STORED DATA:
────────────────

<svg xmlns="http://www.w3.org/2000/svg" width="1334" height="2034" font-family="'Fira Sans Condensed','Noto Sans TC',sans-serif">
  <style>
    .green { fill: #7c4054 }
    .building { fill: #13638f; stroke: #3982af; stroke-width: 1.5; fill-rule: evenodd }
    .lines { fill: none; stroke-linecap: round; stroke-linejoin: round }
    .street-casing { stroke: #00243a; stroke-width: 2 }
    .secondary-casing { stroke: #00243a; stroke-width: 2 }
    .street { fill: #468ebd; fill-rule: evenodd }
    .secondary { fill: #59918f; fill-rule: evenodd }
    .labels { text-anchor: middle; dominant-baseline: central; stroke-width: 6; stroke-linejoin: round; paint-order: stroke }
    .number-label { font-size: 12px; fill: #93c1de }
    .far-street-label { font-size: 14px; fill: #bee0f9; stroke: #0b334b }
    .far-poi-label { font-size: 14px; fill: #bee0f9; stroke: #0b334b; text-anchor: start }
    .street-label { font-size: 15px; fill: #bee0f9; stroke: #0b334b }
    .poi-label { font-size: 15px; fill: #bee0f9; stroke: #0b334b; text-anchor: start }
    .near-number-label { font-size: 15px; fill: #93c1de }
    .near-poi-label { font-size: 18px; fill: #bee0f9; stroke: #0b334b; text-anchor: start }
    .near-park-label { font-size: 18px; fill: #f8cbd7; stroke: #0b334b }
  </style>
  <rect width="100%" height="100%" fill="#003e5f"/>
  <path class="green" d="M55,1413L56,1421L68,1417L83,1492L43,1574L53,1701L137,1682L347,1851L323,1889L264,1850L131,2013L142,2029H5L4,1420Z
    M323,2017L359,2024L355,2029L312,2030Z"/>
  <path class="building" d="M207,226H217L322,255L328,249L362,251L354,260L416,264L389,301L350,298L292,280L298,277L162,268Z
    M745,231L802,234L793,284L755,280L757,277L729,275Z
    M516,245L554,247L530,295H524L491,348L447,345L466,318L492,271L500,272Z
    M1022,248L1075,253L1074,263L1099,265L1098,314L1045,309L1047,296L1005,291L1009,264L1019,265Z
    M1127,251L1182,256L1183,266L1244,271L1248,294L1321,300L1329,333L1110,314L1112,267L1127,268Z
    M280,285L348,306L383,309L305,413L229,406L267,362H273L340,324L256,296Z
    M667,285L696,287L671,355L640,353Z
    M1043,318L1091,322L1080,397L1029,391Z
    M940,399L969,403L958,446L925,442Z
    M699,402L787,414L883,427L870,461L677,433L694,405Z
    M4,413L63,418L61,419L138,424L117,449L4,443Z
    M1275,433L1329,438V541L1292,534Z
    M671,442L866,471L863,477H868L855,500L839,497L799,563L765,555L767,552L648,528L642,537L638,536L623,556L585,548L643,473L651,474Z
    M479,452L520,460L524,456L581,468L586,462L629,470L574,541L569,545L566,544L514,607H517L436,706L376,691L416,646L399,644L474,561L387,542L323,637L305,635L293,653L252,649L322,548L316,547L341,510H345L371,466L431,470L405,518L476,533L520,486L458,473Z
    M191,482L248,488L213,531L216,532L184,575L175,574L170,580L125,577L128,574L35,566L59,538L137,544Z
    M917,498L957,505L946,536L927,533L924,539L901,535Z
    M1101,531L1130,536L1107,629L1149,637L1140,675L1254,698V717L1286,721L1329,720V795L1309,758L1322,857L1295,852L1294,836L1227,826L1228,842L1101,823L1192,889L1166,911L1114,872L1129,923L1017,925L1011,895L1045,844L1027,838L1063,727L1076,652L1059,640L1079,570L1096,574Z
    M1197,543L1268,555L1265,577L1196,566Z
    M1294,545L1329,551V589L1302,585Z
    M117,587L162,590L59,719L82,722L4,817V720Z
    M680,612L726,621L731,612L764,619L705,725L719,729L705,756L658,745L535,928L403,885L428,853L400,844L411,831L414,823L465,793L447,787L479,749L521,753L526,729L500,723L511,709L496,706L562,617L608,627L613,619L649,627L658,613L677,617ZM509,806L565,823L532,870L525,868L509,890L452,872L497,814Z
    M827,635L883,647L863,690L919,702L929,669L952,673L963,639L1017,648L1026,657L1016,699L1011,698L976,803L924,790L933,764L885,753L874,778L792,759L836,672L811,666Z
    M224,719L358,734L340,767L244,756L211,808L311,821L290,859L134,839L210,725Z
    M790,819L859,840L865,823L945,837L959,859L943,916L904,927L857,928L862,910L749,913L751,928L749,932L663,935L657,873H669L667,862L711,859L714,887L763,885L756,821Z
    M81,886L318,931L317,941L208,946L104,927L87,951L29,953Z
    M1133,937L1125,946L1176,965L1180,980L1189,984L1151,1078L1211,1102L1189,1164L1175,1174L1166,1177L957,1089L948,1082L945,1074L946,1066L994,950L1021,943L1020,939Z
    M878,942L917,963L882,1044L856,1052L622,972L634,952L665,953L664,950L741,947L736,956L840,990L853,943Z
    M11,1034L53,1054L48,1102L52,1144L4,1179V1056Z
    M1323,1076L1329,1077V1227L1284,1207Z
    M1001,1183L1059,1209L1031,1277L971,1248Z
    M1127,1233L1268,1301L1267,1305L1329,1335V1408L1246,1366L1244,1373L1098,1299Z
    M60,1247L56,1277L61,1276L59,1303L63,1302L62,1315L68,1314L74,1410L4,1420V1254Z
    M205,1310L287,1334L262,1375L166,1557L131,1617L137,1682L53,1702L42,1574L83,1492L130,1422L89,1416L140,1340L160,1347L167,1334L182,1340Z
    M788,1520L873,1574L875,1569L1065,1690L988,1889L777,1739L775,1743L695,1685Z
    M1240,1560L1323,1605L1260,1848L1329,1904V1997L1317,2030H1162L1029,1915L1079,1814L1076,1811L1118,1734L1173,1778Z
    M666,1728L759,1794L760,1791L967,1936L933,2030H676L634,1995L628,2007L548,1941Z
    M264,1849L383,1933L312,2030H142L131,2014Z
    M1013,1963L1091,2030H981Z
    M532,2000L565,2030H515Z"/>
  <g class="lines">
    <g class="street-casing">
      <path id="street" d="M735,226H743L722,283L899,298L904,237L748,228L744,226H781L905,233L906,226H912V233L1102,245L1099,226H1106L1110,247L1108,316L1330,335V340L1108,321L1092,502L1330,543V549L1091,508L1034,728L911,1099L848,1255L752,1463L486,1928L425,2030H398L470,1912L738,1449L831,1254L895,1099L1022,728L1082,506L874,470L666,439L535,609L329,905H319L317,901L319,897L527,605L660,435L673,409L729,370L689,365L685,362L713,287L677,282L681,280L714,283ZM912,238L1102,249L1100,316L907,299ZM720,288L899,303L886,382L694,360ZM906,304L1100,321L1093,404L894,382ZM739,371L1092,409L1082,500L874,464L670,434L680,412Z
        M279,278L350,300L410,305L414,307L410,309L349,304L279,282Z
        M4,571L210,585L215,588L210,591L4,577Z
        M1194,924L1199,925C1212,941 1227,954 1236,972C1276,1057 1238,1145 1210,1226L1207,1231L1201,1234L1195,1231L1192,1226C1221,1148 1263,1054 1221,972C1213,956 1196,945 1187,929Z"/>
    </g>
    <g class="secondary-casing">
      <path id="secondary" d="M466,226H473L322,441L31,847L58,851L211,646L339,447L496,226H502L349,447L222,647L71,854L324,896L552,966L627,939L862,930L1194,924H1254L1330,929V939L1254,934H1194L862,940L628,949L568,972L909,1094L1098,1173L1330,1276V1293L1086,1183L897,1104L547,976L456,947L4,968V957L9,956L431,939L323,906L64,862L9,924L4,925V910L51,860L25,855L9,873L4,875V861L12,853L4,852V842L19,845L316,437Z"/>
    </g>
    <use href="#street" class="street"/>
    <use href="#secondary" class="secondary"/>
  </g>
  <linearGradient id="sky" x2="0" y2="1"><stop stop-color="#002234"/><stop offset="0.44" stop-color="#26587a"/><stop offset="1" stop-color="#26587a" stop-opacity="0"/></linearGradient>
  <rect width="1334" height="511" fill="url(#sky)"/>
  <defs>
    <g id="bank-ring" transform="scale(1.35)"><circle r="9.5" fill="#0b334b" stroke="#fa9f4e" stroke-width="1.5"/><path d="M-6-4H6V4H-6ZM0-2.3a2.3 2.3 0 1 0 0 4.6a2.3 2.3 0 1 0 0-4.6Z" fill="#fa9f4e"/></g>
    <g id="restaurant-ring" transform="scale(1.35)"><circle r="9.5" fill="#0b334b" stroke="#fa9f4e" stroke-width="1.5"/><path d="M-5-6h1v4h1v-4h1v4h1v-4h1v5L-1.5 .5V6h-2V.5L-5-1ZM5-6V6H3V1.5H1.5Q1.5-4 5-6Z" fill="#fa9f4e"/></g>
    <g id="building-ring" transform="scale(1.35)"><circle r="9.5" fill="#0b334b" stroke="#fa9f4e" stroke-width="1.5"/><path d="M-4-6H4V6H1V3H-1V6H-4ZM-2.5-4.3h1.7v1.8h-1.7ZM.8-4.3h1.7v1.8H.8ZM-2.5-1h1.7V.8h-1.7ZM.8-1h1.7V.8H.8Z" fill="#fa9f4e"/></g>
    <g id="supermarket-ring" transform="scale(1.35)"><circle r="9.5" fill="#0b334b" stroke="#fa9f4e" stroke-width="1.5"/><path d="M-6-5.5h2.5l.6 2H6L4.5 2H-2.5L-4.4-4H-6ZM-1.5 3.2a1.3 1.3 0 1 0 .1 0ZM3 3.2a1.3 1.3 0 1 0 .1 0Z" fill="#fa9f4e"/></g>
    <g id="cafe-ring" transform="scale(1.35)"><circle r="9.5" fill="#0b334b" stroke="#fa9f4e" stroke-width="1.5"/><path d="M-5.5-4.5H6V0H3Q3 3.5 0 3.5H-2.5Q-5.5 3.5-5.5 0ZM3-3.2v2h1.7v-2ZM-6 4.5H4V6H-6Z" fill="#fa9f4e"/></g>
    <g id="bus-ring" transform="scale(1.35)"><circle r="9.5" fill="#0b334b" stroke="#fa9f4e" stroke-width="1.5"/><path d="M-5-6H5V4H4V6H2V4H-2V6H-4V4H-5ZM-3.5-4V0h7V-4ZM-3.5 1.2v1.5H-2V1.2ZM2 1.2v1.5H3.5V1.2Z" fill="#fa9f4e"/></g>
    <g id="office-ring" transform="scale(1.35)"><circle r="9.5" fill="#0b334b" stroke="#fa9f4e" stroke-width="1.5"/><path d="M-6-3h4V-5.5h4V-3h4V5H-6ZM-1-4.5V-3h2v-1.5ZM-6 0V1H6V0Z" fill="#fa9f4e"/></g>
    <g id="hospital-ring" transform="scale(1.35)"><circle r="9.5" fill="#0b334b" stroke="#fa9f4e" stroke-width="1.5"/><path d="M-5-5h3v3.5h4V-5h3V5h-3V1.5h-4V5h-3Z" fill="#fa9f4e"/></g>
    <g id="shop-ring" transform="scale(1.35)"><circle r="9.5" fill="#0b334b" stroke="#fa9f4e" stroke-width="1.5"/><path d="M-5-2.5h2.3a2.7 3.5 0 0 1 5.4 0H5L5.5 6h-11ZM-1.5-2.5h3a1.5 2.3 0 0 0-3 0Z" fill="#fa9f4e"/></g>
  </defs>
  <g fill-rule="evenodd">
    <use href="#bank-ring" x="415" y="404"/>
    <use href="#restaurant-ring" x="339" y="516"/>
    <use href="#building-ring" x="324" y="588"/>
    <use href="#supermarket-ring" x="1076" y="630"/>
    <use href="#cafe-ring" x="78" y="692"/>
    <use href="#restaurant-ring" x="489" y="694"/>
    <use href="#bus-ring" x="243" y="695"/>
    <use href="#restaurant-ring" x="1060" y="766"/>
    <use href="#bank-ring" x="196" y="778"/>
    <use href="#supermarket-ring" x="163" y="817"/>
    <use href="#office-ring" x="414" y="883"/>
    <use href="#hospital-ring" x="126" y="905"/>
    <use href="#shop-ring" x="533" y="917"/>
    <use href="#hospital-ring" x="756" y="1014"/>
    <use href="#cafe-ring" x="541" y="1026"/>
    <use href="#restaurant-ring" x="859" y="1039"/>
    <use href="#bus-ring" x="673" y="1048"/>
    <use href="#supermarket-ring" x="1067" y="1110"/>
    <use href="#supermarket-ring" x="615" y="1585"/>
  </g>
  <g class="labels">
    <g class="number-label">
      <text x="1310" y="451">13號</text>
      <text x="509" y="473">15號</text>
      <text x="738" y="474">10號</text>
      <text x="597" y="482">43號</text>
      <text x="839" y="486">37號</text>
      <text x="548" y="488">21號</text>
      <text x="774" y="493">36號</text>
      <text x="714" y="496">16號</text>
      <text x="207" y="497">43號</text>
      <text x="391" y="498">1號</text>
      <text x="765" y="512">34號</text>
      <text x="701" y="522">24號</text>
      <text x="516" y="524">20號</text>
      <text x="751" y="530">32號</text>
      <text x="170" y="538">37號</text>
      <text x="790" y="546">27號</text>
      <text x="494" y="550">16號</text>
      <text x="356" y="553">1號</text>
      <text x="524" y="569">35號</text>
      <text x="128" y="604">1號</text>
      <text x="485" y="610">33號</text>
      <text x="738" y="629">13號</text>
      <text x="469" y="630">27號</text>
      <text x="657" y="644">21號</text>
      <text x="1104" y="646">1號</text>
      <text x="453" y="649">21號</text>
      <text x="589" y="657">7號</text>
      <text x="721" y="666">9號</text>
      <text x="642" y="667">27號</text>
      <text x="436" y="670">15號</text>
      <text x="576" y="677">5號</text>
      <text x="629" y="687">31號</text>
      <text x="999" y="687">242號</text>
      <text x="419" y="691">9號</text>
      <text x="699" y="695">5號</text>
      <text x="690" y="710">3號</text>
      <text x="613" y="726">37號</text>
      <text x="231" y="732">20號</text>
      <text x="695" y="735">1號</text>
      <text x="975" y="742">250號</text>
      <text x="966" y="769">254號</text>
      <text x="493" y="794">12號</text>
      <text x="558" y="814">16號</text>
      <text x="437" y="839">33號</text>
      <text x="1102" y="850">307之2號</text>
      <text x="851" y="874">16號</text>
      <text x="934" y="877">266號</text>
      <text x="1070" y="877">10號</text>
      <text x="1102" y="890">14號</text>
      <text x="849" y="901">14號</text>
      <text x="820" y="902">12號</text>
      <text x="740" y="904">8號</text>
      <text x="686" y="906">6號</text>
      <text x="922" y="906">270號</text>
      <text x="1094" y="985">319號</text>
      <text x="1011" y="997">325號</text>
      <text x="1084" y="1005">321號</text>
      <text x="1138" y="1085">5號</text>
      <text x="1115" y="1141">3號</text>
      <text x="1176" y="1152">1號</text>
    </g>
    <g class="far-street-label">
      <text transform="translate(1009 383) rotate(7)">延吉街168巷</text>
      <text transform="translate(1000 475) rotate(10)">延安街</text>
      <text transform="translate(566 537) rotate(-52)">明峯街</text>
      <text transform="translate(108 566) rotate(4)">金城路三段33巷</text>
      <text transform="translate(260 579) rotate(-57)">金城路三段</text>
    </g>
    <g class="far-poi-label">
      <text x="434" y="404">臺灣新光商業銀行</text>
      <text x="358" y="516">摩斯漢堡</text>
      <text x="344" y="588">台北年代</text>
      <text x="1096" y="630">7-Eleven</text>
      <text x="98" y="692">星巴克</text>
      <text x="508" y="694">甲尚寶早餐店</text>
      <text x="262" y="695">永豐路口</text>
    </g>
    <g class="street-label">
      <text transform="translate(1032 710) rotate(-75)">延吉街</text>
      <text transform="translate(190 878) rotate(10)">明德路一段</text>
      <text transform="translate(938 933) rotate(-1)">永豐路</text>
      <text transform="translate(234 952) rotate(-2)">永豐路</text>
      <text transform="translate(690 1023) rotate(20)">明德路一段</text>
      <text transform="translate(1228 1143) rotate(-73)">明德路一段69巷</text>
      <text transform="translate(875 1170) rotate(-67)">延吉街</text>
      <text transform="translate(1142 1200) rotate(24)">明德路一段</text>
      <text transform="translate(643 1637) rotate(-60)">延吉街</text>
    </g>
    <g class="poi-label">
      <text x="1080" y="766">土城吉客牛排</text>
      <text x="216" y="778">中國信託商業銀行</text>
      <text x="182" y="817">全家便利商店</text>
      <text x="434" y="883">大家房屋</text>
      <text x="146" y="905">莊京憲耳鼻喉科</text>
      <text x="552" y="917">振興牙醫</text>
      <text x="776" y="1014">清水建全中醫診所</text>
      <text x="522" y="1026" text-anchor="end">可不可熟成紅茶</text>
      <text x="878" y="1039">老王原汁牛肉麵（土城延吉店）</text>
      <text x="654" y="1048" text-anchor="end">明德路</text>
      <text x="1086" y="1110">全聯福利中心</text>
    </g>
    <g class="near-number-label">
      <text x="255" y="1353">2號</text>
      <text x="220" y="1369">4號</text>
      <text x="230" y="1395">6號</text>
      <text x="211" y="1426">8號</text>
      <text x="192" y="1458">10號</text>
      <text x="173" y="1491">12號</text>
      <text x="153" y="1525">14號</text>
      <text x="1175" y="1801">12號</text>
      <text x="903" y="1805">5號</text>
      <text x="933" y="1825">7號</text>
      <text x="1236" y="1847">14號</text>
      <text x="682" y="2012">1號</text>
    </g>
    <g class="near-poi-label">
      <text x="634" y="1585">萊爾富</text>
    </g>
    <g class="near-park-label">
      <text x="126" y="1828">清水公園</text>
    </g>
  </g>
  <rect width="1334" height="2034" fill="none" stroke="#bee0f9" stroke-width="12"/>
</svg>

────────────────

EXERCISE BRIEF: Every line of the entries above that holds "lines" should be copied out.

FINISHED TASK:
    .lines { fill: none; stroke-linecap: round; stroke-linejoin: round }
  <g class="lines">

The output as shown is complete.